Directions for this task:
Extend the course policy passage below by writing what comes after its final sentence.

Homework must be done individually. While you may discuss the problem in general terms with other people, your answers and your code should be written and tested by you alone. If you need help, consult the instructor.

Exams: There will be three tests and the final exam.

Similar to homeworks, I will post solution, send you the grades, and answer questions if something is not clear.

As usual, if you are unable to attend the test, let me know, I will organize a different version of the test at a time convenient for you.

Grades: Each topic means home assignments (mainly on the sheets of paper, but some on the real computer). Maximum number of points:

• first test: 10
• second test: 10
• third test: 15
• home assignments: 10
• final exam: 35
• project: 20

A good project can help but it cannot completely cover possible deficiencies of knowledge as shown on the test and on the homeworks. In general, up to 80 points come from tests and home assignments. So:

• to get an A, you must gain, on all the tests and home assignments, at least 90% of the possible amount of 80 points (i.e., at least 72), and also at least 90 points overall (i.e., 90% of all 100 possible points including points for the project);
• to get a B, you must gain, on all the tests and home assignments, at least 80% of the possible amount of 80 points (i.e., at least 64), and also at least 80 points overall;
• to get a C, you must gain, on all the tests and home assignments, at least 70% of the possible amount of 80 points (i.e., at least 56), and also at least 70 points overall.

A comment about partial credit. In pedagogical literature, it has been noticed that there is a problem with giving 9 out of 10 points for minor mistakes. The problem is that when in a test with 10 questions, a student is almost correct on each of them – getting 9 out of 10 points for each problem – the student's overall grade for the test is 90 out of 100 – which usually corresponds to A ("excellent"). This does not seem to be right: a student is classified as excellent, but in all 10 problems, the student's answers are wrong! To avoid such situations, it is recommended to give at most 8/10 when the answer is wrong. In our grading of the tests, we will follow this recommendation.

Special Accommodations: If you have a disability and need classroom accommodations, please contact the Center for Accommodations and Support Services (CASS) at 747-5148 or by email to cass@utep.edu, or visit their office located in UTEP Union East, Room 106. For additional information, please visit the CASS website at https://www.utep.edu/student-affairs/cass/. CASS's staff are the only individuals who can validate and if need be, authorize accommodations for students.

Scholastic Dishonesty: Any student who commits an act of scholastic dishonesty is subject to discipline. Scholastic dishonesty includes, but not limited to cheating, plagiarism, collusion, submission for credit of any work or materials that are attributable to another person.

Dataset entries:

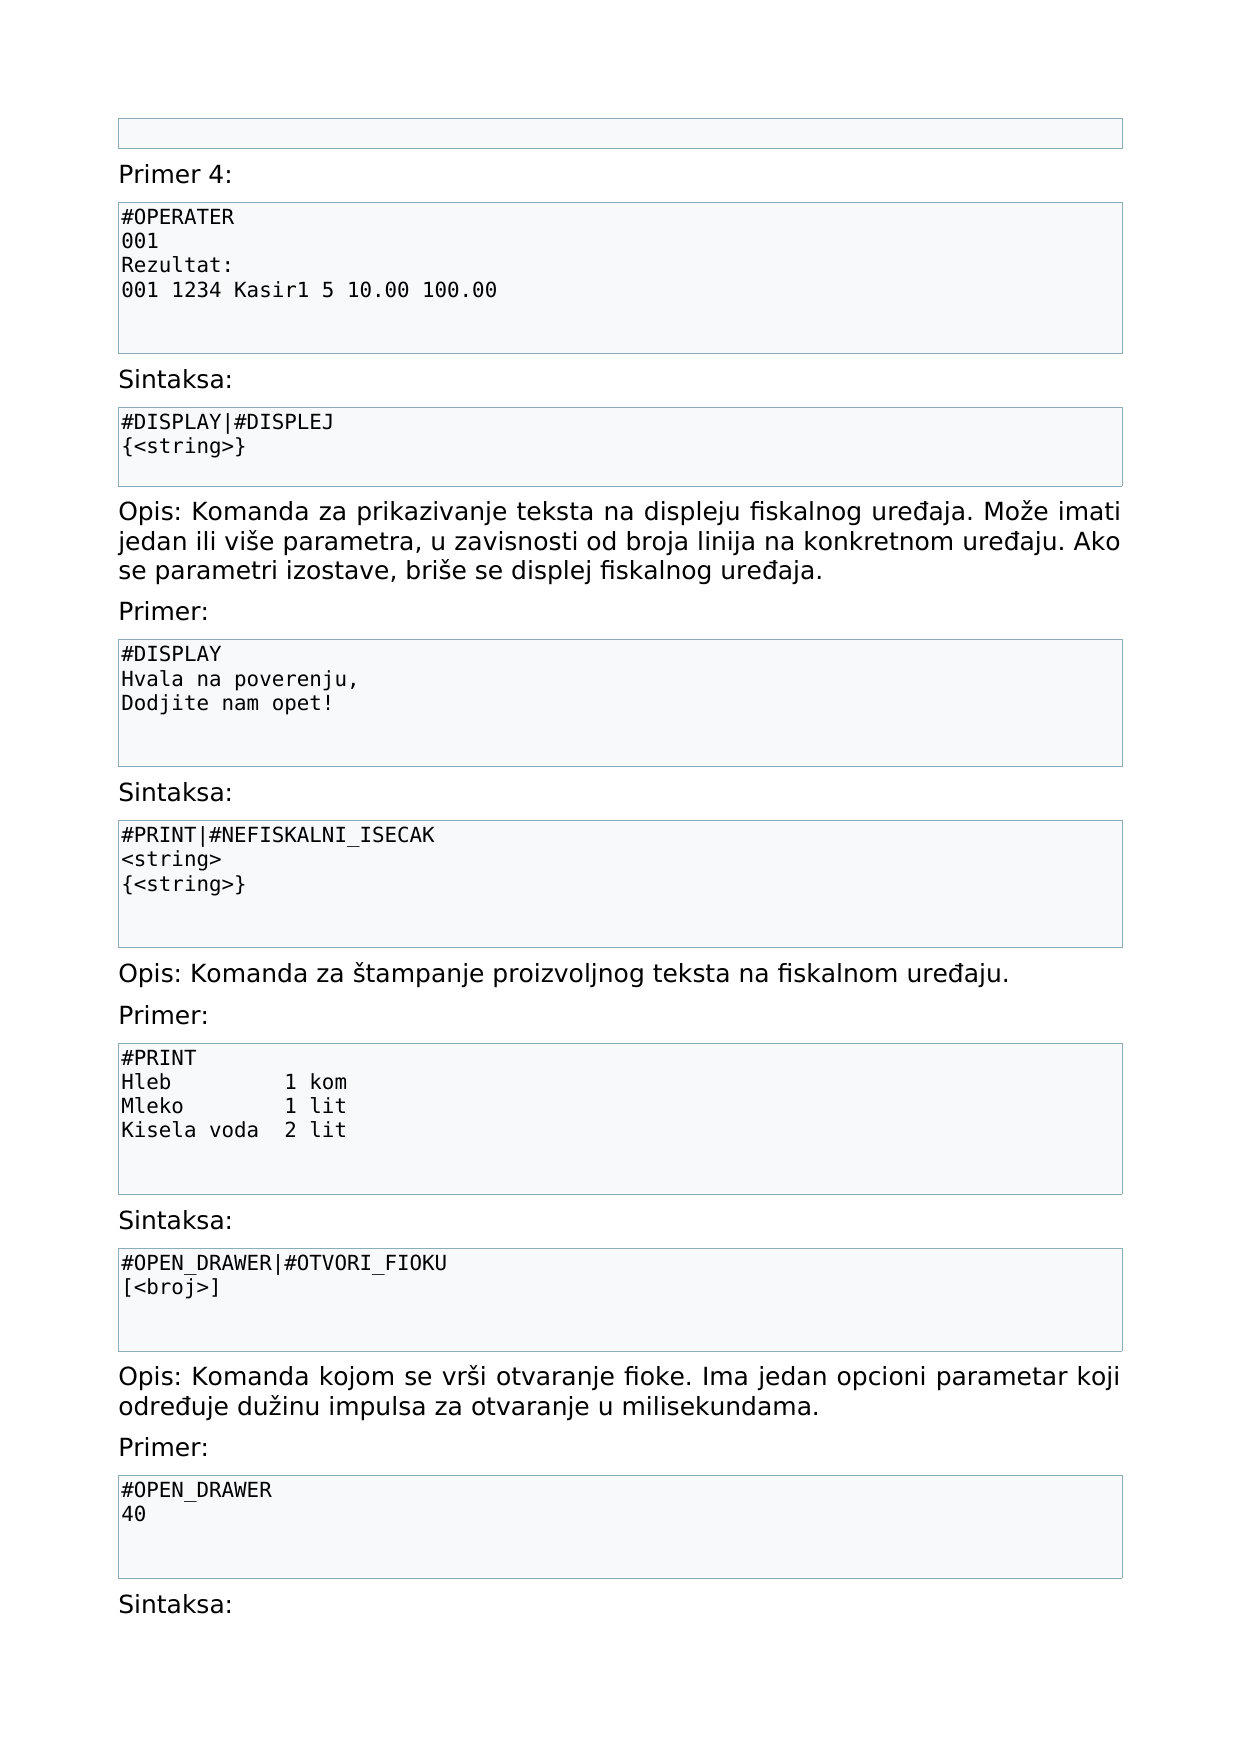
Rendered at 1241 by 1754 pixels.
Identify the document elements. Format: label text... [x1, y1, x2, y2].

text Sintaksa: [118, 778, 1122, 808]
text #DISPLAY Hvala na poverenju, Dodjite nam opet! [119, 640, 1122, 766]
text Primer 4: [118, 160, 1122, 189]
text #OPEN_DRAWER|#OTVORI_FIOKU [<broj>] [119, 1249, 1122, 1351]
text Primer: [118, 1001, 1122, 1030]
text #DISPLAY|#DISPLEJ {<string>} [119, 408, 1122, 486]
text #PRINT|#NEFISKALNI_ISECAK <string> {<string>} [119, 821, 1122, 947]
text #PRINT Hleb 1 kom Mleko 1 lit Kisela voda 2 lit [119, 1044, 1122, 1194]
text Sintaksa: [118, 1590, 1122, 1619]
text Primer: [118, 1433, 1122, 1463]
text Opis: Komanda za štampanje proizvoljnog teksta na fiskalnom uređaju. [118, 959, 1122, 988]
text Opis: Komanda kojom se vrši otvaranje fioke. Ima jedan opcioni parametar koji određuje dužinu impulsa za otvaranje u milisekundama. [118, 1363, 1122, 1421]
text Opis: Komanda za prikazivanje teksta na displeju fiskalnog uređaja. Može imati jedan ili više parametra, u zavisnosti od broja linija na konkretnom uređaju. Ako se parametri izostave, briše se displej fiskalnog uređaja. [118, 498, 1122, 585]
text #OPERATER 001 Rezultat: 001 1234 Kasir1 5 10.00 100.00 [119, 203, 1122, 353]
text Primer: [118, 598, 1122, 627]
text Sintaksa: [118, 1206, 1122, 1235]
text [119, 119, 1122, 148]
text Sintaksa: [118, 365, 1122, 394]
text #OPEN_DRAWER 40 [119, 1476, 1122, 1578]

---

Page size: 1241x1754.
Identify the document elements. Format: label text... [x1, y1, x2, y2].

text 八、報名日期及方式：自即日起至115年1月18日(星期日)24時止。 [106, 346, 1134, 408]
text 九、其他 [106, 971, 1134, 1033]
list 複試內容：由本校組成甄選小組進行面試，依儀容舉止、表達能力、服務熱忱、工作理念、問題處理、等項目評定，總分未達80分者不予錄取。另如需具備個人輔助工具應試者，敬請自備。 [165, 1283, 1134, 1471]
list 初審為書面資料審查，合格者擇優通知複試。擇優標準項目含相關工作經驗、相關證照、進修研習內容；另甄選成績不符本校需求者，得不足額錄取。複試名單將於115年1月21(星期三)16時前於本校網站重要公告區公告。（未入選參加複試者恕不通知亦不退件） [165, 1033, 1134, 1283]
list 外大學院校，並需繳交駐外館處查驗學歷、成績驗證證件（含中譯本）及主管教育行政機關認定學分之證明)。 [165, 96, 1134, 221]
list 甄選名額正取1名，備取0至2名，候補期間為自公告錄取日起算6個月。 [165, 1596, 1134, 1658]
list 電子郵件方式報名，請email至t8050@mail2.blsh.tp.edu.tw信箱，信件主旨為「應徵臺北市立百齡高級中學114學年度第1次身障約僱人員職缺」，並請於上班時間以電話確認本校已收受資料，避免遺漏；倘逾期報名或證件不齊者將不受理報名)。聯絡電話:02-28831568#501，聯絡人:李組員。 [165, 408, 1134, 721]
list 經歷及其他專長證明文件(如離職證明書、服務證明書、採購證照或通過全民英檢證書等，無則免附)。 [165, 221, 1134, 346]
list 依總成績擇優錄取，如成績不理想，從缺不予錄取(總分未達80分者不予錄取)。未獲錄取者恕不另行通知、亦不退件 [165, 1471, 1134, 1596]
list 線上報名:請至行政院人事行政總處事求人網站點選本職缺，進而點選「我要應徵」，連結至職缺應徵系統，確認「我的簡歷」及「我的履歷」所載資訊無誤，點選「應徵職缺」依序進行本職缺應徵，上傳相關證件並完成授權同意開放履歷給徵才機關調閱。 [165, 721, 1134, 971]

...

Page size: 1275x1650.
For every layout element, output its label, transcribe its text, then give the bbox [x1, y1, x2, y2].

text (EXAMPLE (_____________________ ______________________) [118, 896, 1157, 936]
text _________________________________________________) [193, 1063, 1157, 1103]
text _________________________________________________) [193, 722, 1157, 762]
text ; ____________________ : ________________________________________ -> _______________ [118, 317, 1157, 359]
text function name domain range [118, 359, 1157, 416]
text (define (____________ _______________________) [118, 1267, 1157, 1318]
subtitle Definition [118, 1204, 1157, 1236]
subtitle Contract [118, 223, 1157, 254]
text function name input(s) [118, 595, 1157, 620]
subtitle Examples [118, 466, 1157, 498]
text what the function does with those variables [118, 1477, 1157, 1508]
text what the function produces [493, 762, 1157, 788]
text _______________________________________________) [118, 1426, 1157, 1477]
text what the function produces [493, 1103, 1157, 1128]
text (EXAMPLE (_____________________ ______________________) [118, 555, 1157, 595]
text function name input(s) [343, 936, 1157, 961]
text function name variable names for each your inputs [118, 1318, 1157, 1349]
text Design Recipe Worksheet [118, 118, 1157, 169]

Answer to the exercise:
Cheating is:

• copying from the test paper of another student;
• communicating with another student during a test to be taken individually;
• giving or seeking aid from another student during a test to be taken individually;
• possession and/or use of unauthorized materials during tests (i.e. crib notes, class notes, books, etc.);
• substituting for another person to take a test;
• falsifying research data, reports, academic work offered for credit.

• using someone's work in your assignments without the proper citations;
• submitting the same paper or assignment from a different course, without direct permission of instructors.

Collusion is unauthorized collaboration with another person in preparing academic assignments.

Instructors are required to -- and will -- report academic dishonesty and any other violation of the Standards of Conduct to the Dean of Students.

NOTE: When in doubt on any of the above, please contact your instructor to check if you are following authorized procedure.

Daily Schedule: (tentative and subject to change)

January 21: topics to cover:

• what is Theory of Computation and why it is important, see lecture; see also the following file
• Church-Turing Thesis, see lecture
• how can we use Church-Turing Thesis to prove results?; see lecture.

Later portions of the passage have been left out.